Copy every line of the entries below word for word, leaving out the pictures.

Lens distortion estimation data
-- Opening Marker --

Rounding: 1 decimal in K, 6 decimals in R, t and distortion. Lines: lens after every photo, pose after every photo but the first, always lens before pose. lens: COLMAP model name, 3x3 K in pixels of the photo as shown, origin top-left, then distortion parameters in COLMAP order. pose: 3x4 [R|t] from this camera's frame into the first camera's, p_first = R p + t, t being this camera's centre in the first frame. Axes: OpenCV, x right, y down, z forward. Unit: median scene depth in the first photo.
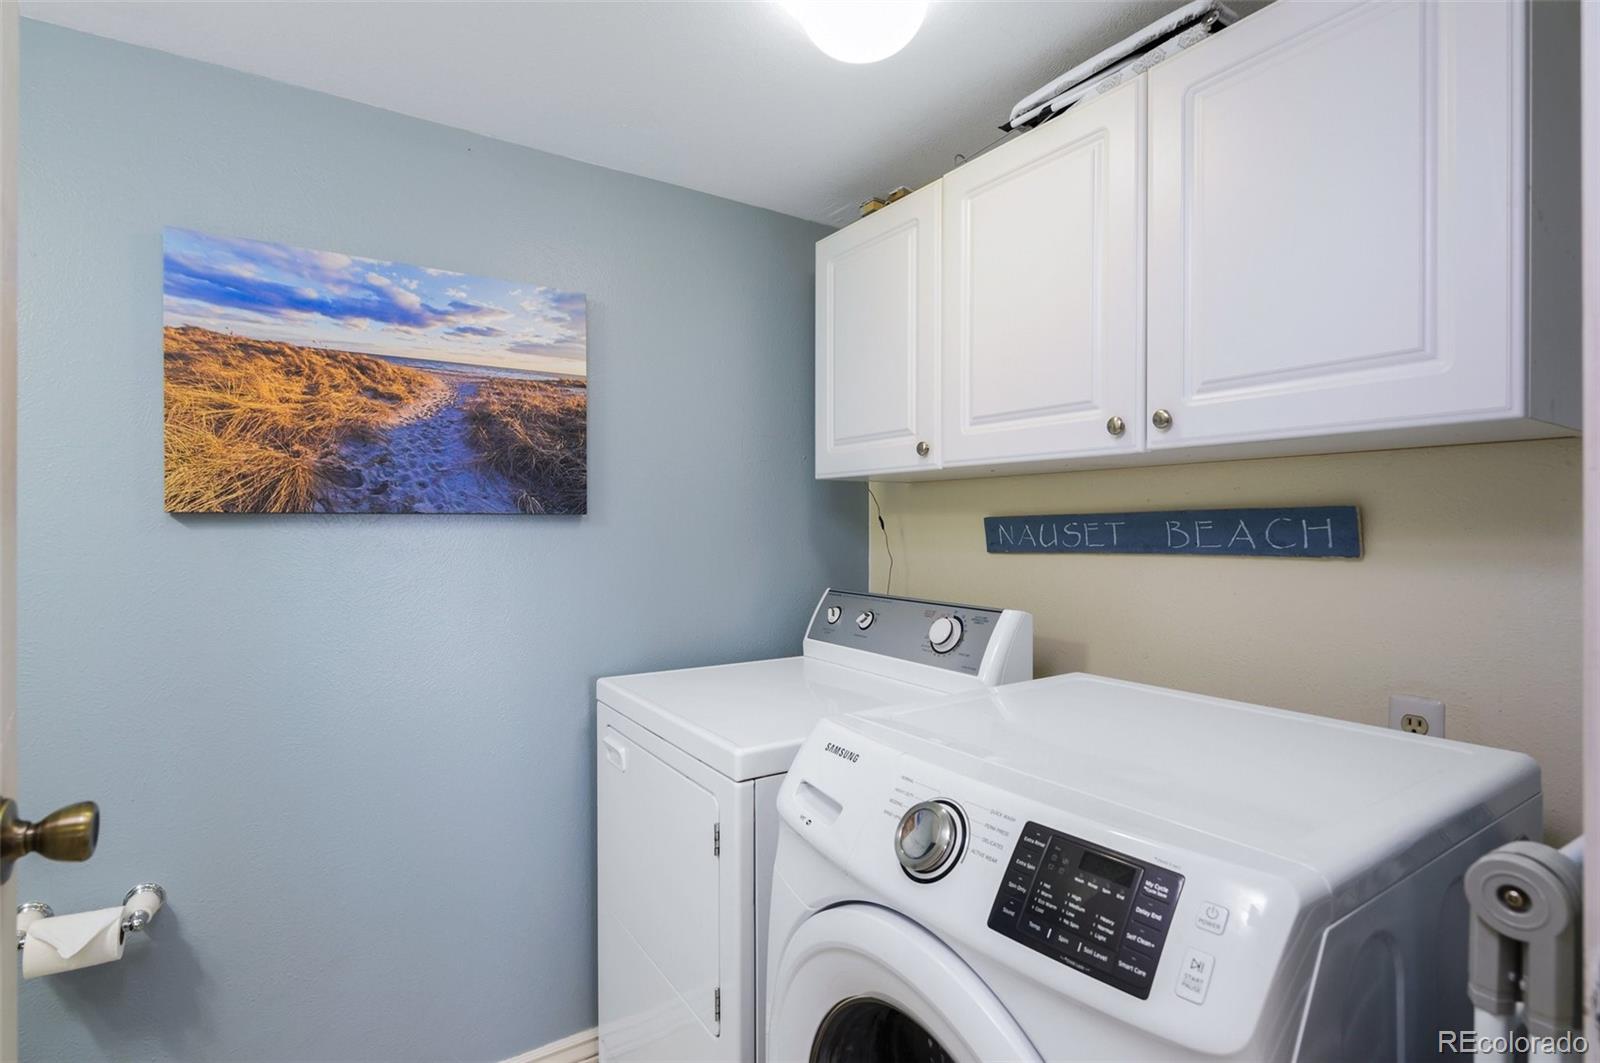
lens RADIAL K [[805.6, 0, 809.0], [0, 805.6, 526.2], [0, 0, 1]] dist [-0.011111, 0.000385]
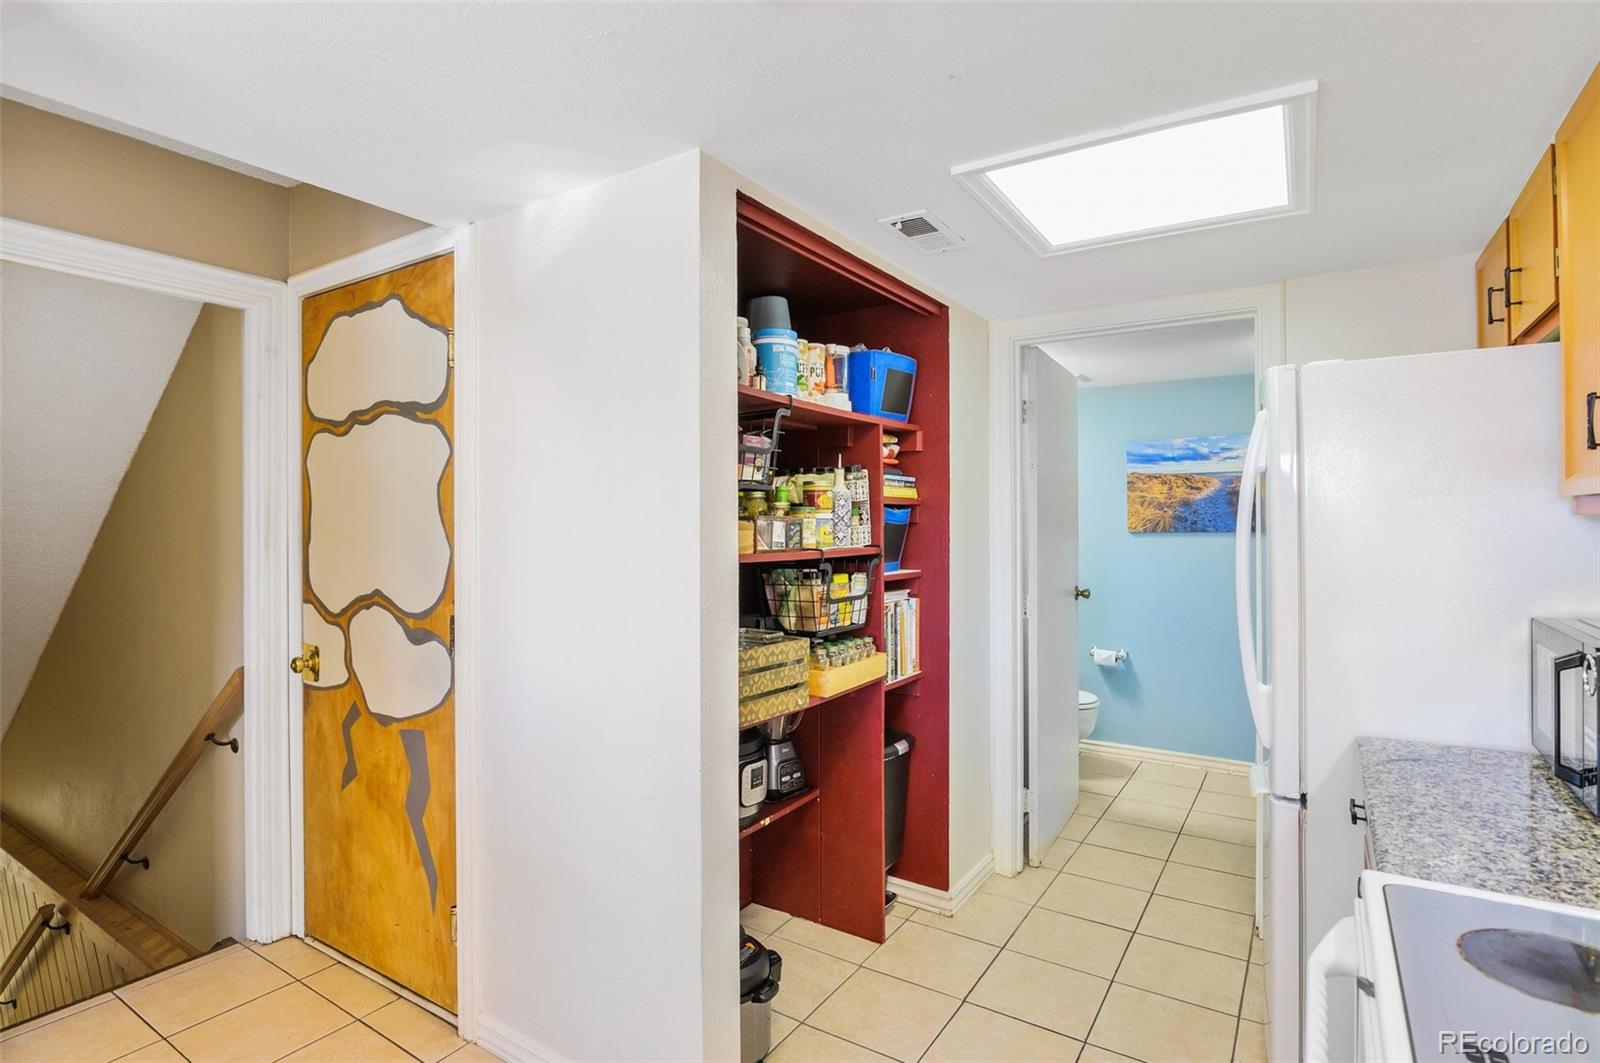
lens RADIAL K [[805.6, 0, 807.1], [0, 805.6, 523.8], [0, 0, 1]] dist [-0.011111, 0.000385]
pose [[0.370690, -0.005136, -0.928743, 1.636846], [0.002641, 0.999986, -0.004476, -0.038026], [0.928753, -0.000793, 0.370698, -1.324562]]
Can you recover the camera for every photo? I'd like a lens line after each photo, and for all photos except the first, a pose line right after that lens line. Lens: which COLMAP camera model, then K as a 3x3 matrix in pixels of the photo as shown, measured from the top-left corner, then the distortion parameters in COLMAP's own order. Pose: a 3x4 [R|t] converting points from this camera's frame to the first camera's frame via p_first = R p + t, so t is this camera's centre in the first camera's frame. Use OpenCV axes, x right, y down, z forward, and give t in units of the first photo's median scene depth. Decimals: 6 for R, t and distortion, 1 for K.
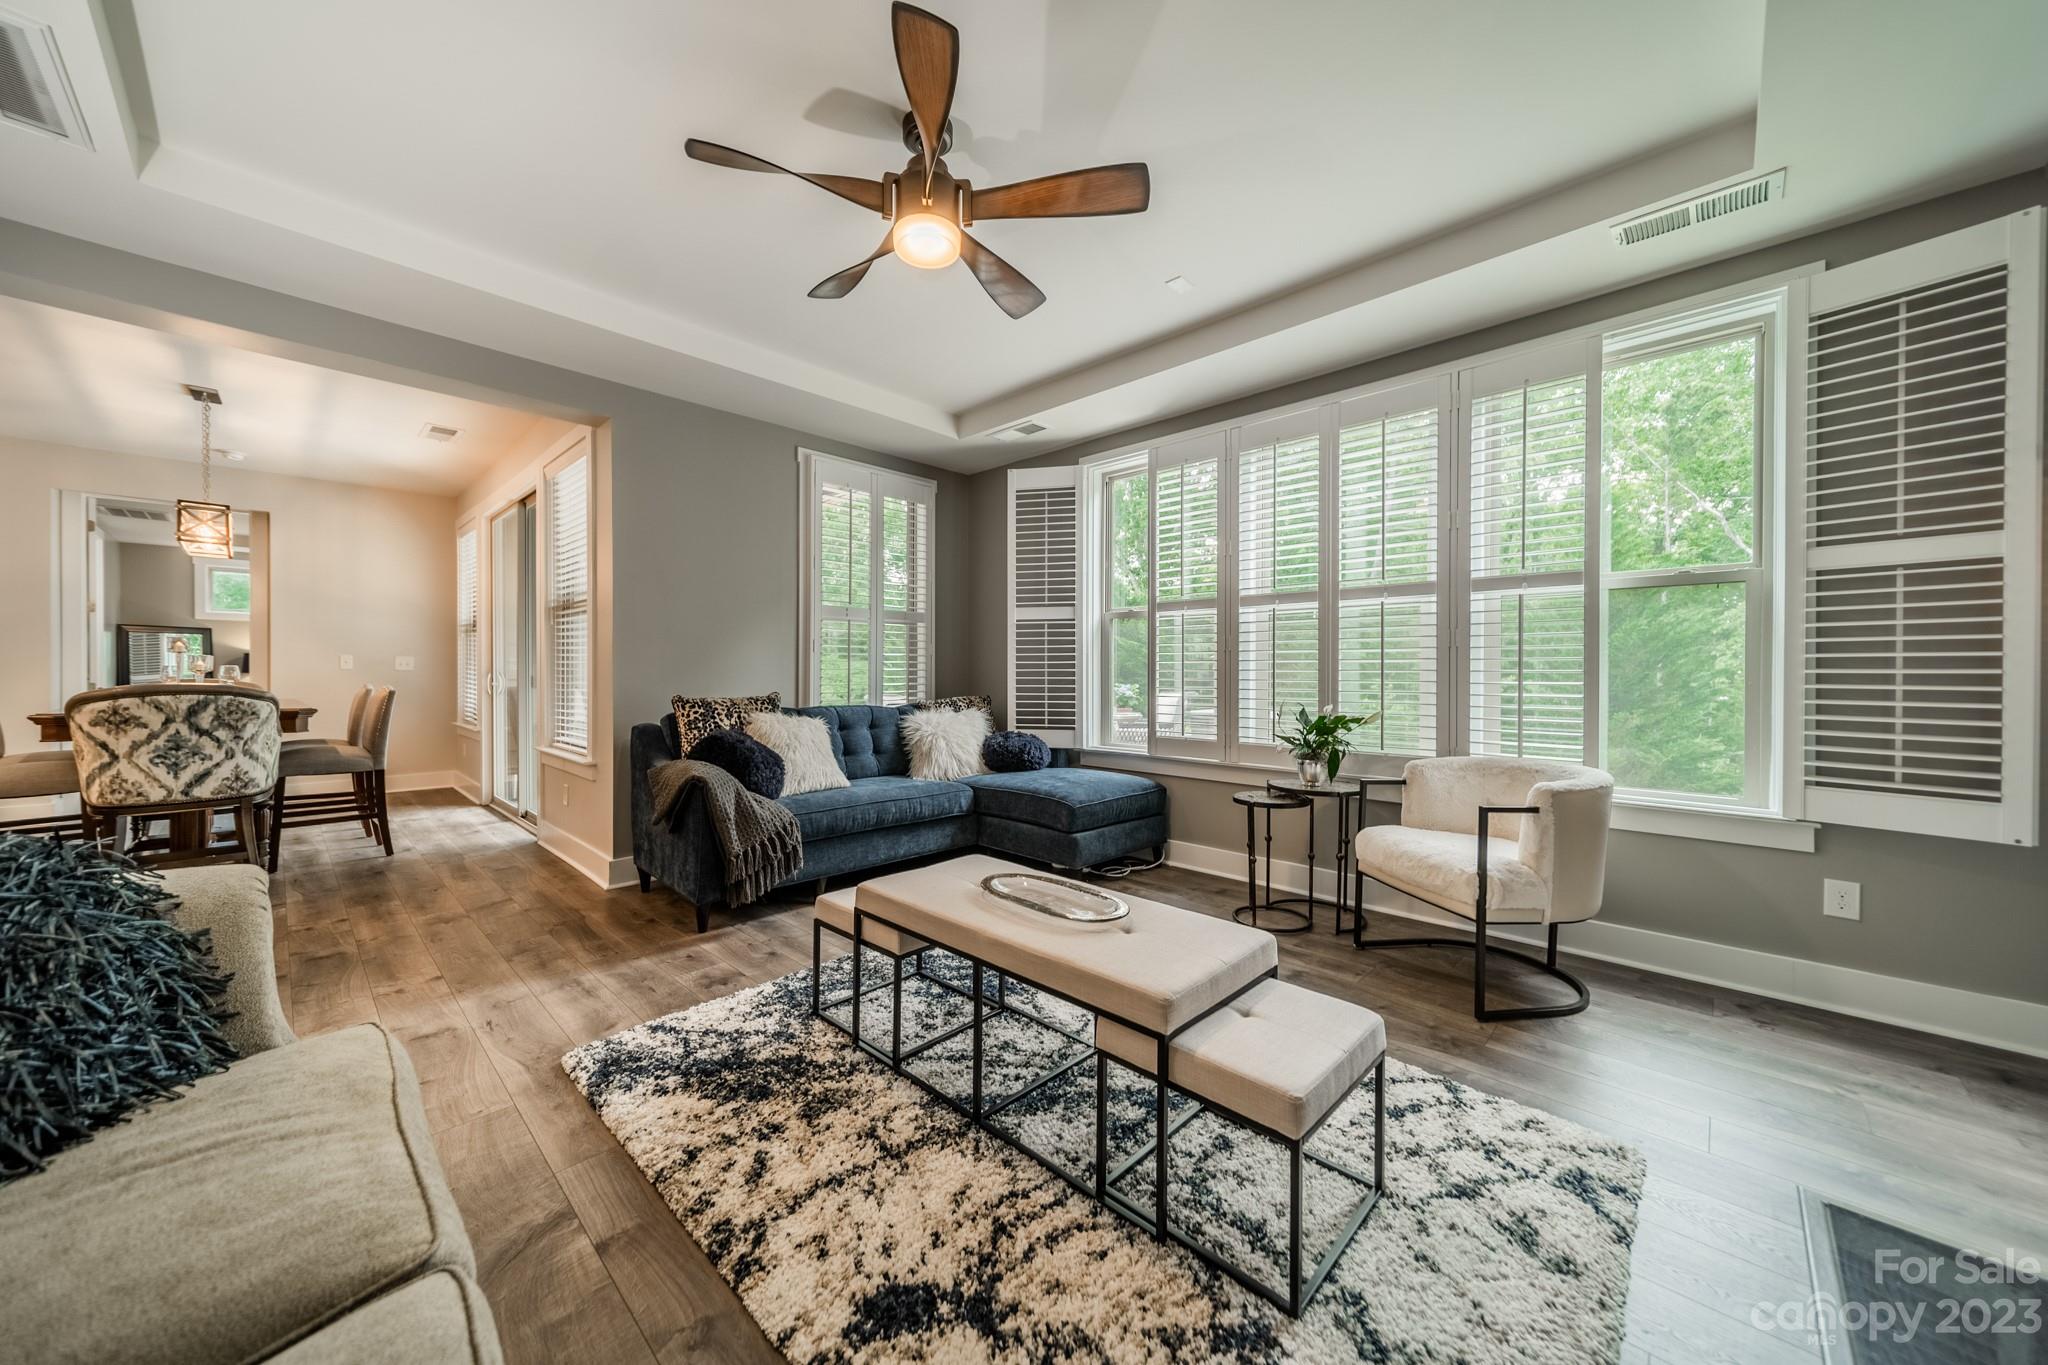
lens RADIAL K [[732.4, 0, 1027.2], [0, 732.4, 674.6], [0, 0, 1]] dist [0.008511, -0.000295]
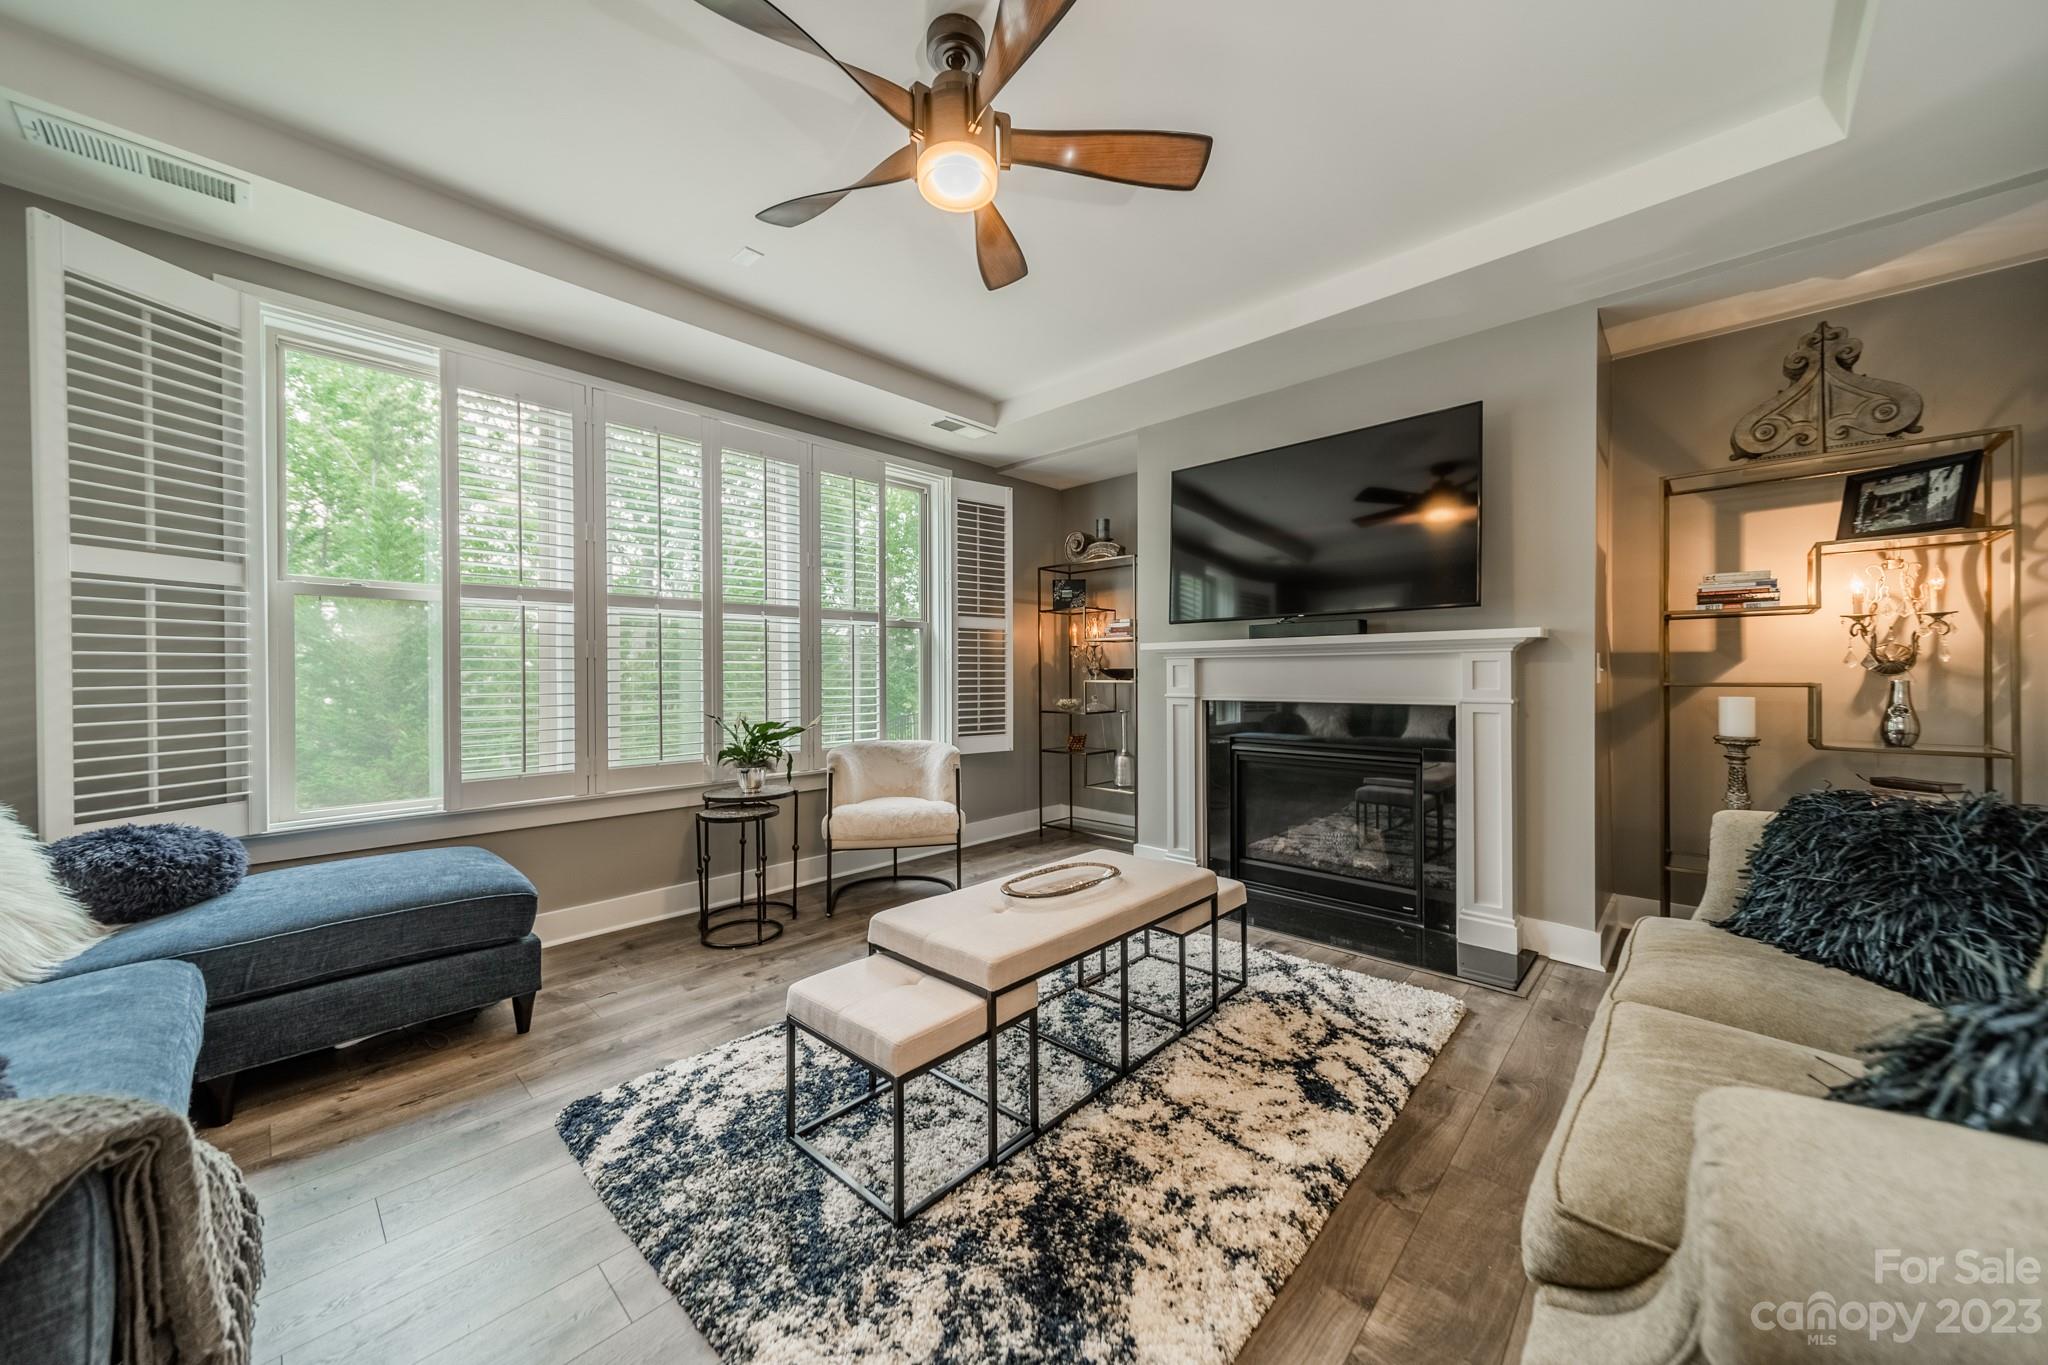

-- Closing Marker --

- _Response to this task_
Rounding: 1 decimal in K, 6 decimals in R, t and distortion. Lines: lens after every photo, pose after every photo but the first, always lens before pose. lens: COLMAP model name, 3x3 K in pixels of the photo as shown, origin top-left, then distortion parameters in COLMAP order. pose: 3x4 [R|t] from this camera's frame into the first camera's, p_first = R p + t, t being this camera's centre in the first frame. Axes: OpenCV, x right, y down, z forward. Unit: median scene depth in the first photo.
lens RADIAL K [[805.6, 0, 809.0], [0, 805.6, 526.2], [0, 0, 1]] dist [-0.011111, 0.000385]
lens RADIAL K [[805.6, 0, 807.1], [0, 805.6, 523.8], [0, 0, 1]] dist [-0.011111, 0.000385]
pose [[0.370690, -0.005136, -0.928743, 1.636846], [0.002641, 0.999986, -0.004476, -0.038026], [0.928753, -0.000793, 0.370698, -1.324562]]
Can you recover the camera for every photo? I'd like a lens line after each photo, and for all photos except the first, a pose line right after that lens line. Lens: which COLMAP camera model, then K as a 3x3 matrix in pixels of the photo as shown, measured from the top-left corner, then the distortion parameters in COLMAP's own order. Pose: a 3x4 [R|t] converting points from this camera's frame to the first camera's frame via p_first = R p + t, so t is this camera's centre in the first camera's frame. Use OpenCV axes, x right, y down, z forward, and give t in units of the first photo's median scene depth. Decimals: 6 for R, t and distortion, 1 for K.
lens RADIAL K [[732.4, 0, 1027.2], [0, 732.4, 674.6], [0, 0, 1]] dist [0.008511, -0.000295]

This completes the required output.